■ YOUR INSTRUCTIONS
Take from the data every line in which the word "four" is found.

■ EXERCISE DATA
┌──

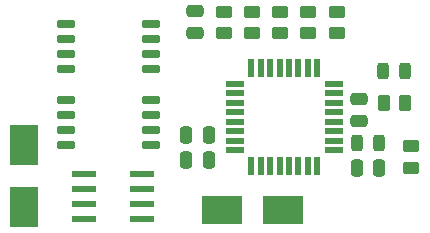
<source format=gbr>
%TF.GenerationSoftware,KiCad,Pcbnew,8.0.5*%
%TF.CreationDate,2024-09-30T08:41:21+06:00*%
%TF.ProjectId,MCU Datalogger,4d435520-4461-4746-916c-6f676765722e,rev?*%
%TF.SameCoordinates,Original*%
%TF.FileFunction,Paste,Top*%
%TF.FilePolarity,Positive*%
%FSLAX46Y46*%
G04 Gerber Fmt 4.6, Leading zero omitted, Abs format (unit mm)*
G04 Created by KiCad (PCBNEW 8.0.5) date 2024-09-30 08:41:21*
%MOMM*%
%LPD*%
G01*
G04 APERTURE LIST*
G04 Aperture macros list*
%AMRoundRect*
0 Rectangle with rounded corners*
0 $1 Rounding radius*
0 $2 $3 $4 $5 $6 $7 $8 $9 X,Y pos of 4 corners*
0 Add a 4 corners polygon primitive as box body*
4,1,4,$2,$3,$4,$5,$6,$7,$8,$9,$2,$3,0*
0 Add four circle primitives for the rounded corners*
1,1,$1+$1,$2,$3*
1,1,$1+$1,$4,$5*
1,1,$1+$1,$6,$7*
1,1,$1+$1,$8,$9*
0 Add four rect primitives between the rounded corners*
20,1,$1+$1,$2,$3,$4,$5,0*
20,1,$1+$1,$4,$5,$6,$7,0*
20,1,$1+$1,$6,$7,$8,$9,0*
20,1,$1+$1,$8,$9,$2,$3,0*%
G04 Aperture macros list end*
%ADD10RoundRect,0.150000X-0.650000X-0.150000X0.650000X-0.150000X0.650000X0.150000X-0.650000X0.150000X0*%
%ADD11RoundRect,0.250000X-0.450000X0.262500X-0.450000X-0.262500X0.450000X-0.262500X0.450000X0.262500X0*%
%ADD12RoundRect,0.068750X-0.666250X-0.206250X0.666250X-0.206250X0.666250X0.206250X-0.666250X0.206250X0*%
%ADD13RoundRect,0.068750X-0.206250X-0.666250X0.206250X-0.666250X0.206250X0.666250X-0.206250X0.666250X0*%
%ADD14RoundRect,0.073750X-0.911250X-0.221250X0.911250X-0.221250X0.911250X0.221250X-0.911250X0.221250X0*%
%ADD15RoundRect,0.250000X-0.475000X0.250000X-0.475000X-0.250000X0.475000X-0.250000X0.475000X0.250000X0*%
%ADD16R,3.500000X2.400000*%
%ADD17RoundRect,0.250000X0.250000X0.475000X-0.250000X0.475000X-0.250000X-0.475000X0.250000X-0.475000X0*%
%ADD18RoundRect,0.250000X-0.262500X-0.450000X0.262500X-0.450000X0.262500X0.450000X-0.262500X0.450000X0*%
%ADD19RoundRect,0.243750X0.243750X0.456250X-0.243750X0.456250X-0.243750X-0.456250X0.243750X-0.456250X0*%
%ADD20RoundRect,0.250000X-0.250000X-0.475000X0.250000X-0.475000X0.250000X0.475000X-0.250000X0.475000X0*%
%ADD21R,2.400000X3.500000*%
G04 APERTURE END LIST*
D10*
%TO.C,U3*%
X97550000Y-62595000D03*
X97550000Y-63865000D03*
X97550000Y-65135000D03*
X97550000Y-66405000D03*
X104750000Y-66405000D03*
X104750000Y-65135000D03*
X104750000Y-63865000D03*
X104750000Y-62595000D03*
%TD*%
D11*
%TO.C,R6*%
X118038000Y-63400000D03*
X118038000Y-61575000D03*
%TD*%
D12*
%TO.C,U2*%
X111830000Y-67700000D03*
X111830000Y-68500000D03*
X111830000Y-69300000D03*
X111830000Y-70100000D03*
X111830000Y-70900000D03*
X111830000Y-71700000D03*
X111830000Y-72500000D03*
X111830000Y-73300000D03*
D13*
X113200000Y-74670000D03*
X114000000Y-74670000D03*
X114800000Y-74670000D03*
X115600000Y-74670000D03*
X116400000Y-74670000D03*
X117200000Y-74670000D03*
X118000000Y-74670000D03*
X118800000Y-74670000D03*
D12*
X120170000Y-73300000D03*
X120170000Y-72500000D03*
X120170000Y-71700000D03*
X120170000Y-70900000D03*
X120170000Y-70100000D03*
X120170000Y-69300000D03*
X120170000Y-68500000D03*
X120170000Y-67700000D03*
D13*
X118800000Y-66330000D03*
X118000000Y-66330000D03*
X117200000Y-66330000D03*
X116400000Y-66330000D03*
X115600000Y-66330000D03*
X114800000Y-66330000D03*
X114000000Y-66330000D03*
X113200000Y-66330000D03*
%TD*%
D11*
%TO.C,R2*%
X110856000Y-63400000D03*
X110856000Y-61575000D03*
%TD*%
%TO.C,R1*%
X113250000Y-63400000D03*
X113250000Y-61575000D03*
%TD*%
D14*
%TO.C,U1*%
X103975000Y-75345000D03*
X103975000Y-76615000D03*
X103975000Y-77885000D03*
X103975000Y-79155000D03*
X99025000Y-79155000D03*
X99025000Y-77885000D03*
X99025000Y-76615000D03*
X99025000Y-75345000D03*
%TD*%
D11*
%TO.C,R5*%
X115644000Y-63400000D03*
X115644000Y-61575000D03*
%TD*%
D15*
%TO.C,C1*%
X108432000Y-63417500D03*
X108432000Y-61517500D03*
%TD*%
D16*
%TO.C,Y2*%
X115925600Y-78384400D03*
X110725600Y-78384400D03*
%TD*%
D11*
%TO.C,R7*%
X120432000Y-63400000D03*
X120432000Y-61575000D03*
%TD*%
D17*
%TO.C,C5*%
X109600000Y-74100000D03*
X107700000Y-74100000D03*
%TD*%
D18*
%TO.C,R3*%
X124437500Y-69350000D03*
X126262500Y-69350000D03*
%TD*%
D19*
%TO.C,D2*%
X124021800Y-72700000D03*
X122146800Y-72700000D03*
%TD*%
%TO.C,D1*%
X126250000Y-66600000D03*
X124375000Y-66600000D03*
%TD*%
D20*
%TO.C,C3*%
X122120000Y-74800000D03*
X124020000Y-74800000D03*
%TD*%
D21*
%TO.C,Y1*%
X94000000Y-72900000D03*
X94000000Y-78100000D03*
%TD*%
D17*
%TO.C,C4*%
X109600000Y-72000000D03*
X107700000Y-72000000D03*
%TD*%
D11*
%TO.C,R4*%
X126770000Y-72987500D03*
X126770000Y-74812500D03*
%TD*%
D10*
%TO.C,U4*%
X104750000Y-69095000D03*
X104750000Y-70365000D03*
X104750000Y-71635000D03*
X104750000Y-72905000D03*
X97550000Y-72905000D03*
X97550000Y-71635000D03*
X97550000Y-70365000D03*
X97550000Y-69095000D03*
%TD*%
D15*
%TO.C,C2*%
X122370000Y-68950000D03*
X122370000Y-70850000D03*
%TD*%
M02*

</source>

└──

■ EXPECTED OUTPUT
0 Add four circle primitives for the rounded corners*
0 Add four rect primitives between the rounded corners*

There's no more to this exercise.